[Records from a dataset]
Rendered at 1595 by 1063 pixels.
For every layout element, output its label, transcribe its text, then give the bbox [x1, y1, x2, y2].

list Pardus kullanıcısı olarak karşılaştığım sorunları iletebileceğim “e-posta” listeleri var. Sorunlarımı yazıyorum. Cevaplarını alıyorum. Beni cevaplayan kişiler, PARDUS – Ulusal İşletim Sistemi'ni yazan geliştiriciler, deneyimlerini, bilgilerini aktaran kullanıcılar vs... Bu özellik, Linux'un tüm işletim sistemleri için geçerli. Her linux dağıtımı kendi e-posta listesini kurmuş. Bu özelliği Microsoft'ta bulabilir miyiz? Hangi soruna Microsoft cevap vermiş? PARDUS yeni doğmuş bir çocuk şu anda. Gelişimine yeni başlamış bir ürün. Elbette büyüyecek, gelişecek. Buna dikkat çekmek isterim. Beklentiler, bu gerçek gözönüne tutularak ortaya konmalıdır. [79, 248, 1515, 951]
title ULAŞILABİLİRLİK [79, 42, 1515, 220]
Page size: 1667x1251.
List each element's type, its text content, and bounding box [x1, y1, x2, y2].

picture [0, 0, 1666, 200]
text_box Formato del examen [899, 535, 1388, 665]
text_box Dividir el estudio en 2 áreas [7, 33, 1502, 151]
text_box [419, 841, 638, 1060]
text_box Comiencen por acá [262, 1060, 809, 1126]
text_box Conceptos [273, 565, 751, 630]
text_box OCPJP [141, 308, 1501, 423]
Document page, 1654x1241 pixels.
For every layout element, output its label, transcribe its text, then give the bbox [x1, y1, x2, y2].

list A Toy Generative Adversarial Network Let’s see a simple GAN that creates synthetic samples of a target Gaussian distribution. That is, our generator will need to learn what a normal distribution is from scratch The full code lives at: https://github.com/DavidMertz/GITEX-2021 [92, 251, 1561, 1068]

**Exercise:** Retype every line of the data above, keeping each character unchanged.

**The reply:**
Rendered at 1595 by 1063 pixels.
For every layout element, output its label, transcribe its text, then give the bbox [x1, y1, x2, y2].

list Pardus kullanıcısı olarak karşılaştığım sorunları iletebileceğim “e-posta” listeleri var. Sorunlarımı yazıyorum. Cevaplarını alıyorum. Beni cevaplayan kişiler, PARDUS – Ulusal İşletim Sistemi'ni yazan geliştiriciler, deneyimlerini, bilgilerini aktaran kullanıcılar vs... Bu özellik, Linux'un tüm işletim sistemleri için geçerli. Her linux dağıtımı kendi e-posta listesini kurmuş. Bu özelliği Microsoft'ta bulabilir miyiz? Hangi soruna Microsoft cevap vermiş? PARDUS yeni doğmuş bir çocuk şu anda. Gelişimine yeni başlamış bir ürün. Elbette büyüyecek, gelişecek. Buna dikkat çekmek isterim. Beklentiler, bu gerçek gözönüne tutularak ortaya konmalıdır. [79, 248, 1515, 951]
title ULAŞILABİLİRLİK [79, 42, 1515, 220]
Page size: 1667x1251.
List each element's type, its text content, and bounding box [x1, y1, x2, y2].

picture [0, 0, 1666, 200]
text_box Formato del examen [899, 535, 1388, 665]
text_box Dividir el estudio en 2 áreas [7, 33, 1502, 151]
text_box [419, 841, 638, 1060]
text_box Comiencen por acá [262, 1060, 809, 1126]
text_box Conceptos [273, 565, 751, 630]
text_box OCPJP [141, 308, 1501, 423]
Document page, 1654x1241 pixels.
For every layout element, output its label, transcribe its text, then give the bbox [x1, y1, x2, y2].

list A Toy Generative Adversarial Network Let’s see a simple GAN that creates synthetic samples of a target Gaussian distribution. That is, our generator will need to learn what a normal distribution is from scratch The full code lives at: https://github.com/DavidMertz/GITEX-2021 [92, 251, 1561, 1068]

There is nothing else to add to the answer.